2/hasta/2

217 8 0
                                    

Uykumdan uyandım o zaten kalkmıştı gözlerimi ovuştururken içeriden bir ses geldi.

-Uyandın mı? Güzel! Tava nerede?

Mutfaktan geliyordu sesi nasıl benim uyandığımı biliyordu bu adam?

-Alt sağdan 3. Dolap. Pembe saplı olan tavayı alma!

-niye? bayan Rapunzel bana onunla mı saldıraca-

-bir dakika lafını unutma!

Üzerimi giyinip mutfağa geçtim. Önümde önlüklü bir yüzbaşı vardı.

-Bu pembe tavanın olayı ne?

-bunu bana küçük bir çocuk hediye etmişti...

-vay be, küçük bir çocuk neden böyle bir şey yaptı?

-çünkü... ona yemek yapacaktım ve oda bana bunu hediye etti.

-tatlıymış, adı ne?

Yanağını usulca öptüm.

-ne yapacaksın? Yani yemek olarak.

-konuyu değiştiriyorsun anlamadım sanma.

-hıhı güzel yemekmiş.

-beni dinlemedin sanırım.

-hemde hiç.

Yaptığı yemeklerle masayı donatmıştı bile.

-ye bakalım beğenecek misin?

Öncelikle yaptığı tavadaki pizzanın tadına baktım. Gerçekten tadı fena değildi şey hariç... biraz fazla acıydı. Normalde acı severim fakat bu bana bile acı gelmişti elim suya gittiğinde yüzü düşerek sördü.

-beğenmedin mi?

-beğendim beğenmez olur muyum?! Hatta bayıldım. Tarifini versene sen şunun.

-ciddi misin?

-evet bayıldım.

-peki o zaman; domates sosuna sarımsak yağ ve kekik ekledim tavaya küçük ekmek kırıkları ekleyip sosla buladım sosis ve kaşar ekledim. Püf noktası cin biberleri küçük küçük dilimleyip sosa karıştırmak.

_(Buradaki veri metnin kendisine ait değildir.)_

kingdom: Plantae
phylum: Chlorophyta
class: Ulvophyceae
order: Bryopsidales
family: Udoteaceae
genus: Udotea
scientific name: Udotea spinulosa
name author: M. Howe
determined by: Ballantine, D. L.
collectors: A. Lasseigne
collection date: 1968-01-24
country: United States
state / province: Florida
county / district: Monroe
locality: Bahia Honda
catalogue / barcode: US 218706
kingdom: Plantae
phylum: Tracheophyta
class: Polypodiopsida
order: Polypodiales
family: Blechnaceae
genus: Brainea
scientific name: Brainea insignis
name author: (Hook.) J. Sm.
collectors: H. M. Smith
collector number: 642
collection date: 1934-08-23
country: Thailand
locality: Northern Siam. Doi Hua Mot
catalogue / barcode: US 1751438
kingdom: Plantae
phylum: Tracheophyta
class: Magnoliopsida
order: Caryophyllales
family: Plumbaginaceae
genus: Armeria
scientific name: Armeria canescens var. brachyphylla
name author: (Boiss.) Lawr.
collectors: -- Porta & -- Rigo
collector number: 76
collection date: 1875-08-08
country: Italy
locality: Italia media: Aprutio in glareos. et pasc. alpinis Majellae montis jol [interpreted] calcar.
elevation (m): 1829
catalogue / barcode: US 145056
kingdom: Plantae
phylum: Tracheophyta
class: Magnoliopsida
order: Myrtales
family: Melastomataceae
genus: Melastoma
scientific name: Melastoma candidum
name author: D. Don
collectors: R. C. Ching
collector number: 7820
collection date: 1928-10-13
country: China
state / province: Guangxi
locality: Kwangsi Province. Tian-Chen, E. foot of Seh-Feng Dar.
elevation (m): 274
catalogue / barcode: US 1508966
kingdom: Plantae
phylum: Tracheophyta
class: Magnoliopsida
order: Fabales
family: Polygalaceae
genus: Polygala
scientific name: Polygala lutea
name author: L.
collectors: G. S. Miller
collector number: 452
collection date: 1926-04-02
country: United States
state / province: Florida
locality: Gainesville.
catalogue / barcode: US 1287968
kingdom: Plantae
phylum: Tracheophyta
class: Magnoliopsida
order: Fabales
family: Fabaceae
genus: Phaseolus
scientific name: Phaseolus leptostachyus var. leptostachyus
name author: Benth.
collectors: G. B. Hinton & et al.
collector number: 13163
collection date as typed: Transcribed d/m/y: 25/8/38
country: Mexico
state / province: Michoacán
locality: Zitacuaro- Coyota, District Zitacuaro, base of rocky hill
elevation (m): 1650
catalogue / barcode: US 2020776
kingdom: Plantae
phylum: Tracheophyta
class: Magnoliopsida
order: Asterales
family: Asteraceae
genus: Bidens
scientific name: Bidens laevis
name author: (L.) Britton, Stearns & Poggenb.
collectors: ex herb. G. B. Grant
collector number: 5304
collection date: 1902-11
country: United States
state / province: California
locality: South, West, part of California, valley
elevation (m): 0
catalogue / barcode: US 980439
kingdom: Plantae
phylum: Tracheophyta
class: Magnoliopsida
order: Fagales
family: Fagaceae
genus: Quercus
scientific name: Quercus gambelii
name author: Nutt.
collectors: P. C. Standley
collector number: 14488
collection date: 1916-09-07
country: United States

Hiçbir şeyi dinlememiştim daha yeni uyanmıştım! Kafam almıyordu. Yiyip sofrayı topladık. Biraz kafam yerine gelmişti ki salona yayıldım. Ayağının ucuyla beni dürttüğünde şaşkınlık ve gülmekle karışık bir biçimde ona baktım.

-ne var?

-kahve yapsana.

-'kahve yapsana' değil komutanım davarlığa ne lüzum var güzel türkçemizde 'mısın-misin' diye bir ek bulunmakta, kullanın diye.

-peki güneş acaba kahve yapabilir misin?

-hayır yapamam.

Tek kaşını kaldırıp 'o zaman neden bu kadar uğraştırdın amk' bakışı atmıştı.

-kölen yok ya karşında dün yol yorgunuydun artık dinlenmişsindir hem.

-Güneş alt tarafı kahve yapacaksın.

-sen yap öyleyse.

Gözlerini benden ayırıp salonda dolaştırdı.

-kahve yapmayı bilmiyorum.

-ne!

Gülmemek için kendimi zor tutuyordum. Ayağı kalktım.